James Arnold, 17, was selected to receive the award on behalf of the library. Arnold has been a member of the Teen Library Council since the eighth grade and said the library provided a safe place for him to discover his identity as a transgender person.
St. Cloud City Council member won’t seek re-election
Jeff Johnson, the St. Cloud City Council member who set off a debate when he proposed a moratorium on refugee resettlement, announced he won’t seek re-election this fall.
According to the St. Cloud Times, Johnson, who’s been on the council since 2010, said it’s time for a “fresh perspective on the council.”

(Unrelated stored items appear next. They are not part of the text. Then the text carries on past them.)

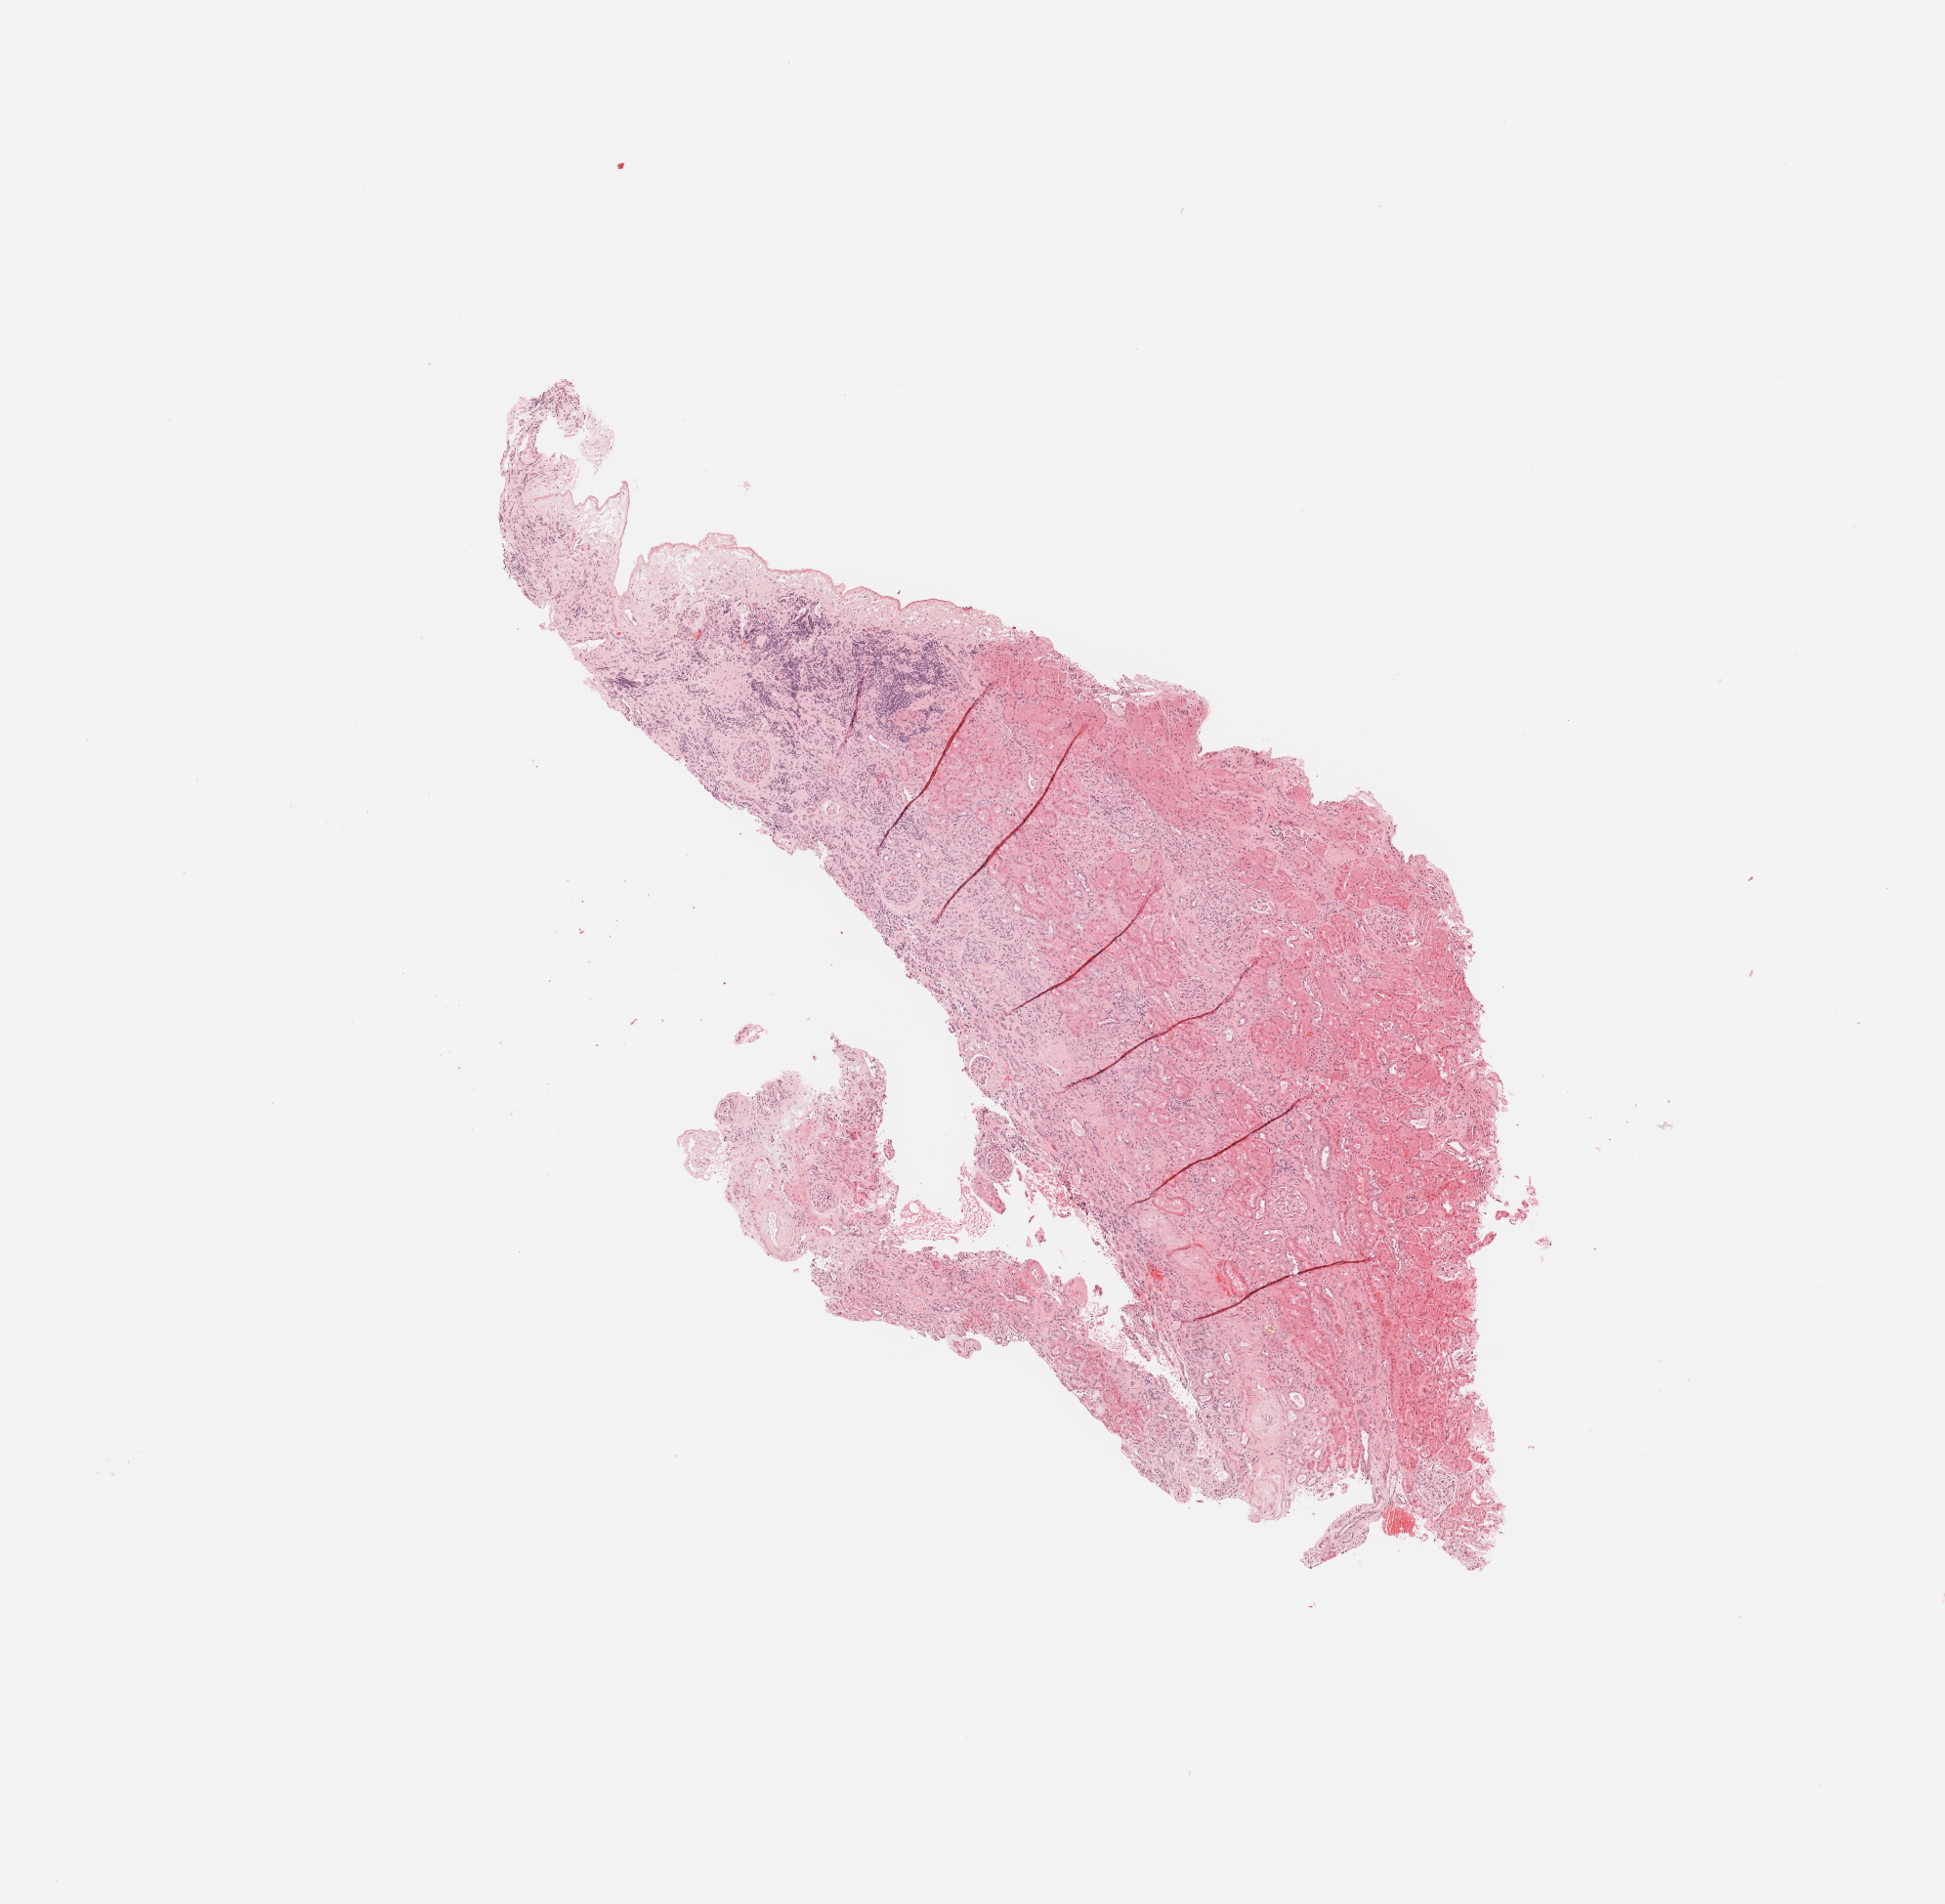
H&E-stained whole-slide image — low-resolution overview of the scanned area, about 7.9 x 7.7 mm (slide scanned at 20x); normal (non-tumour) tissue sample, sampled site: kidney. 83-year-old male patient.
- this section: normal (non-tumour) tissue from the same patient
- patient diagnosis: Renal cell carcinoma, NOS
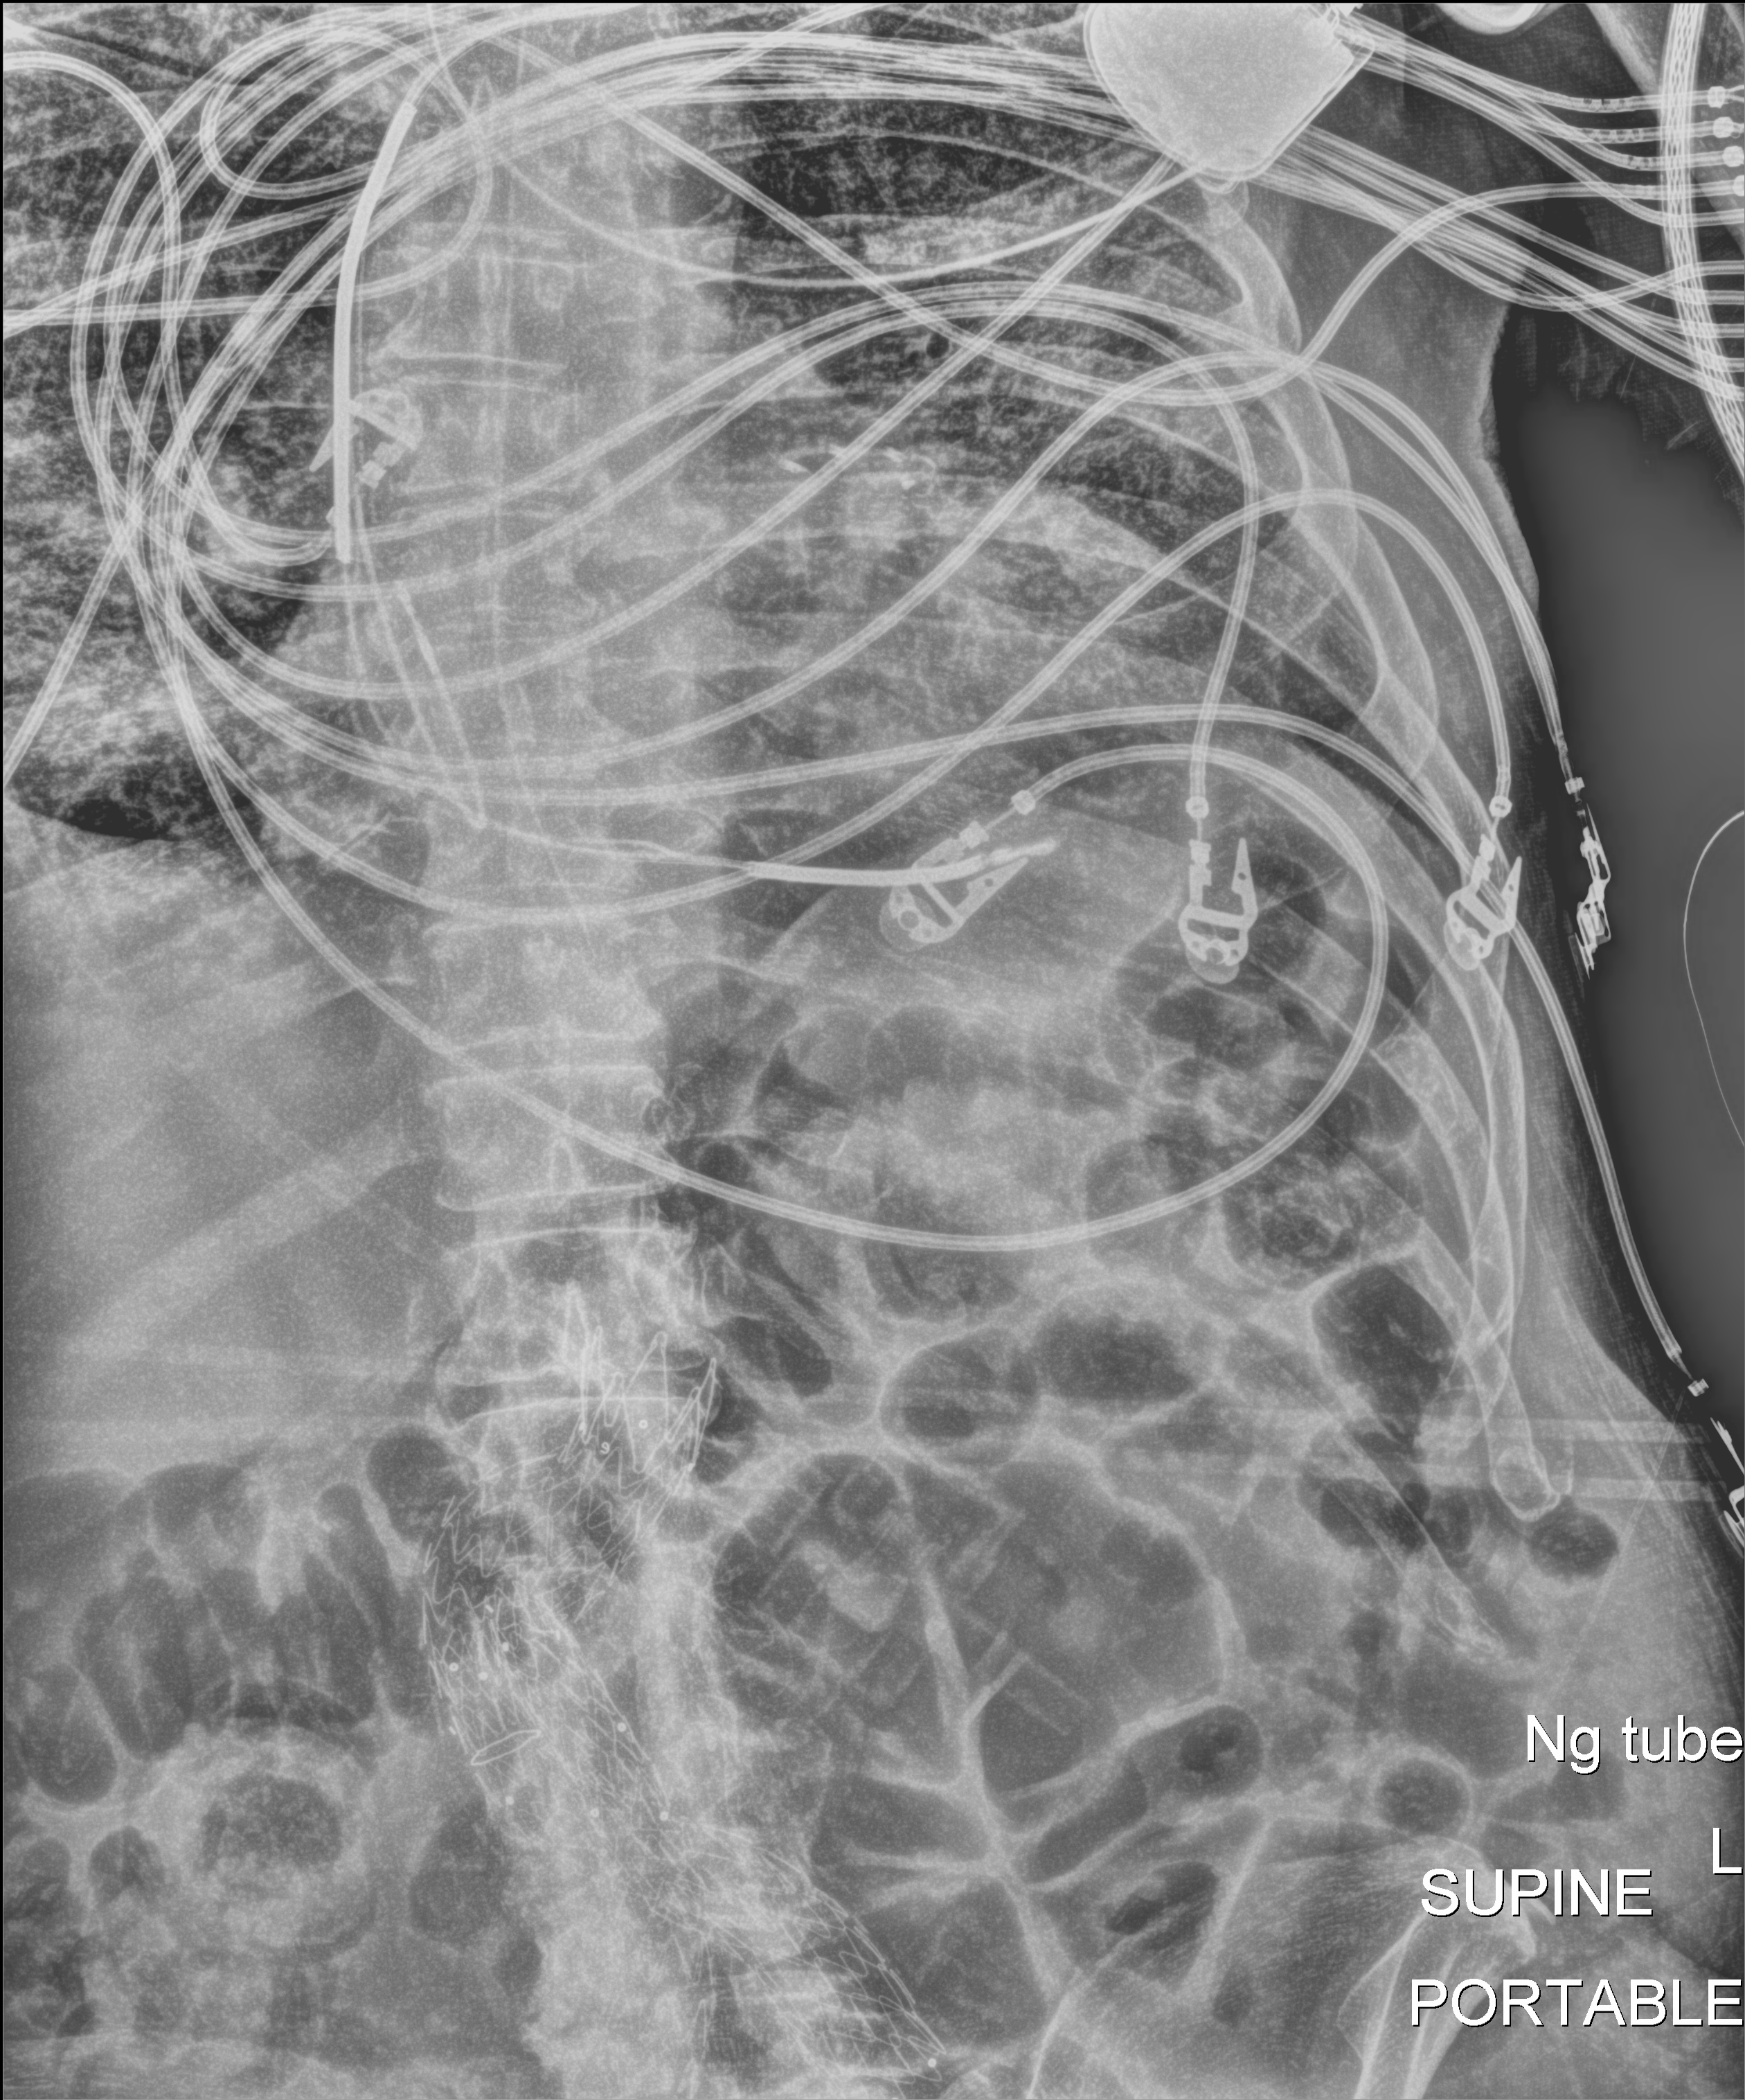
Portable abdomen radiograph; anteroposterior (AP) projection. Patient hospitalised with COVID-19; male, aged 60–74 years.
Admission-level facts for this patient (not findings on this image; timing relative to this image not recorded):
- mechanically ventilated during this hospital stay: yes
- admitted to intensive care during this hospital stay: yes
- smoking status (admission record): former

Last fall, Johnson proposed a resolution recommending a moratorium on refugee resettlement until the city could get details on costs of the federal program to taxpayers. The measure failed to pass. Instead, the council approved a resolution affirming it was a “welcoming community.”
Clarissa gets grant money for wastewater improvement
The city of Clarissa will get nearly $1 million in grants toward a $2.6 million project to improve its aging wastewater infrastructure.
The city is getting $600,000 from the Minnesota Public Facilities Authority and $324,000 from the federal Office of Rural Development, which is also loaning Clarissa $1.67 million for the wastewater work.
Since its creation in 1987, the Public Facilities Authority has financed $4.5 billion in infrastructure projects throughout Minnesota, the agency said in announcing the grant.
Frontenac volunteers needed June 2 to plant oak trees at park
Thanks to a $5,000 grant, the Frontenac State Park Association will start an oak savanna restoration project.
The association, which is volunteer-led, received the grant from the Parks & Trails Council of Minnesota. The association members added $500 of their own funds along with $500 from the Frontenac Sportsmen’s Club to help buy trees such as bur oak and native plants for the oak savanna habitat. Volunteers are needed to help plant trees from 9 a.m. to 2 p.m. on June 2. The next event will be June 9.
The 2,300-acre Frontenac State Park, which overlooks Lake Pepin, is about 10 miles southeast of Red Wing.